Trauma of traumas my little girl is certainly a curious and precocious child. We popped popcorn tonight. Not the big bags, but the small snack size. The kind that you have to basically have psychic powers or at the very least X-Ray vision to see into the bag and divine whether or not the popcorn is at it's height of popcorn deliciousness. I stand next to the microwave worrying about the cancer it might me causing me by standing this close and counting in my head between popping kernel sounds One...One One...One One Thousan.... The science of not over cooking those bags is a fine art. Why the popcorn makers can't figure out an exact time for the small bags is beyond me. But all that's besides the point.
I had a premonition I must admit as I looked at a popcorn kernel sitting in it's unfulfilled glory atop one of the fluffy popcorn in my daughter's bowl. I distinctly remember thinking I hope she doesn't try to taste that. It could burn her mouth or she could choke on it. Of course being me means any number of these thoughts on a variety of potential calamities flit through my mind hundreds of times a day. I'm sure there is a clinical term for what this is but I haven't gone to see a shrink just yet.
Who would have guessed that that blasted kernel, or one of it's deficient siblings would make it's dastardly presence known not in my daughter's mouth, but up her nostril? Certainly not me and I'll tell you what my exact thought was when she turned and looked up at me and said in a small scared voice, "Mom, I put a seed up my nose and now it's stuck,"...my first thought was You got this from your father's side. You can imagine the tailspin my wild paranoid thoughts went into when I confirmed that a golden kernel had indeed found it's way up my baby's nose. Images of cornstalks growing out my daughter's nose filled my head. I imagined how she' be called The Corn Girl of Michigan Avenue and people would come near and far to gape. "So...you've come to stare at the beast have you?"

*****

Write the next part of the account of the popcorn kernel stuck in a daughter's nose, picking up right after its final sentence.

(Transcribed page contents)
*****

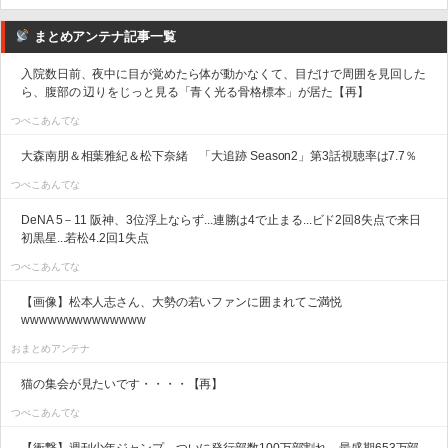
まとめアンテナ記事一覧
入院数日前、夜中に目が覚めたら体が動かなくて、目だけで周囲を見回した
ら、腹部の 辺りをじっと見る「青く光る骨格標本」が居た【再】
つべこあんてな
大森南朋＆相葉雅紀＆松下奈緒 「大追跡 Season2」第3話視聴率は7.7％
つべこあんてな
DeNA 5－11 阪神、3位浮上ならず...連勝は4で止まる...ビド2回8失点で来日
初黒星...若松4.2回1失点
つべこあんてな
【画像】松本人志さん、大勢の若いファンに囲まれてご満悦
wwwwwwwwwwwwww
おまとめアンテナ
猫の集会が見たいです・・・・【再】
つべこあんてな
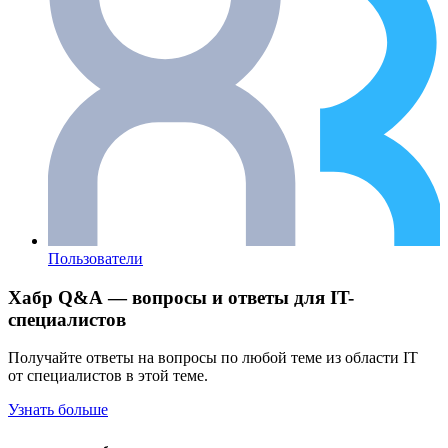
Пользователи
Хабр Q&A — вопросы и ответы для IT-
специалистов
Получайте ответы на вопросы по любой теме из области IT
от специалистов в этой теме.
Узнать больше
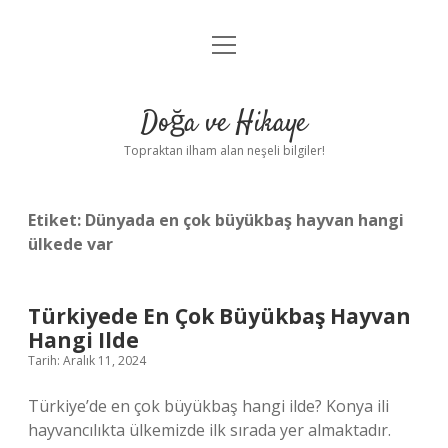
menüyü
Anasayfa
aç
Gizlilik Politikası
Doğa ve Hikaye
Yasal Uyarı
Topraktan ilham alan neşeli bilgiler!
Hakkımızda
Etiket:
Dünyada en çok büyükbaş hayvan hangi
ülkede var
Türkiyede En Çok Büyükbaş Hayvan
Hangi Ilde
Tarih: Aralık 11, 2024
Türkiye’de en çok büyükbaş hangi ilde? Konya ili
hayvancılıkta ülkemizde ilk sırada yer almaktadır.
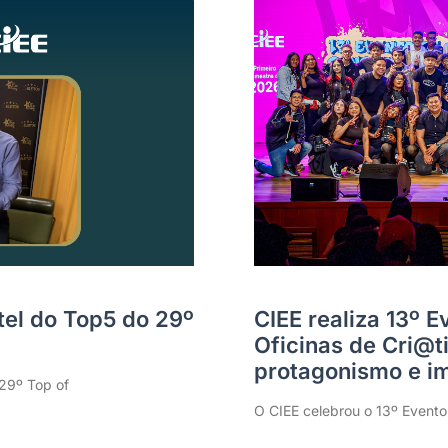
tel do Top5 do 29º
CIEE realiza 13º 
Oficinas de Cri@
protagonismo e im
 29º Top of
O CIEE celebrou o 13º Evento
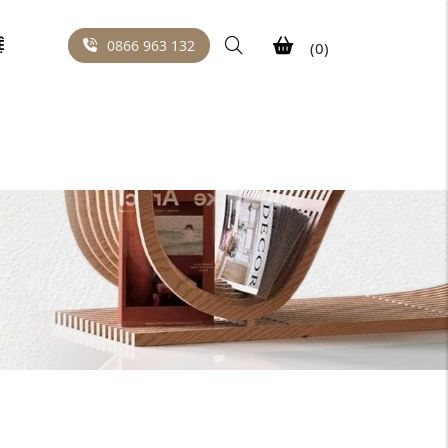
Ệ
0866 963 132
(0)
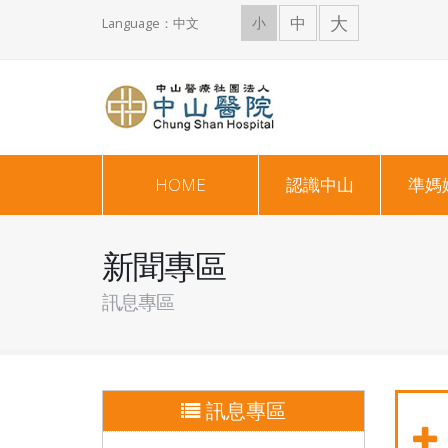
大
中
小
Language：中文
HOME
認識中山
準媽
新聞專區
訊息專區
訊息專區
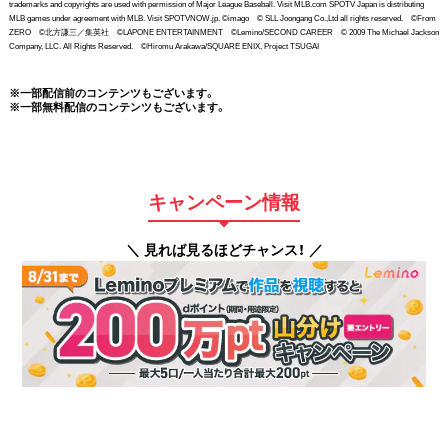
trademarks and copyrights are used with permission of Major League Baseball. Visit MLB.com SPOTV Japan is distributing
MLB games under agreement with MLB. Visit SPOTVNOW.jp. ©imago © SLL Joongang Co.,Ltd all rights reserved. ©From
ZERO ©北方謙三／集英社 ©LAPONE ENTERTAINMENT ©Lemino/SECOND CAREER © 2009 The Michael Jackson
Company, LLC. All Rights Reserved. ©Hiromu Arakawa/SQUARE ENIX, Project TSUGAI
※一部配信前のコンテンツもございます。
※一部無料配信のコンテンツもございます。
キャンペーン情報
＼ 見れば見るほどチャンス！ ／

*****

Result of this task ▸
When I was gestating this little child inside of myself my biggest hope for her was that she would inherit good genes from both sides of the family. My mantra almost daily was, "Don't let her get my feet or my nose...don't let her get my feet or my nose...." For those of you who have seen my feet, well I won't dwell on God's unkindness, but let's just say my toes are of the short and stout variety and none of them like to take the lead role. Which makes them, to put it bluntly - square. Fine. I can tuck them away in my wide width shoes and shield them from the glare of prying eyes. But my nose....
Why couldn't I have been born with smaller nostrils? A petite probuscis? Turns out my ancestors had proud noses. Noses that could win races in a photo finish. Who am I to turn up my snout at their genetically well endowed gift of a nose? I may not go out and get a nose job, but it doesn't mean I have to like it. The ironic thing in all this is the first time I laid eyes on my daughter I knew that she had my nose, or the beginnings of my nose. And as I counted her ten fingers and ten toes I also knew she had gotten my feet as well. C'est la vie. I loved her all the more for it.
Turns out in the end her bigger nostrils had an advantage. It made it easier for my husband to pull the kernel out with a pair of tweezers with only a few tears shed. I'm going to write this down in a book I keep for her, so she can be proud of her nose...along with how she told me last week that she had magma in her eye when she really meant schmegma!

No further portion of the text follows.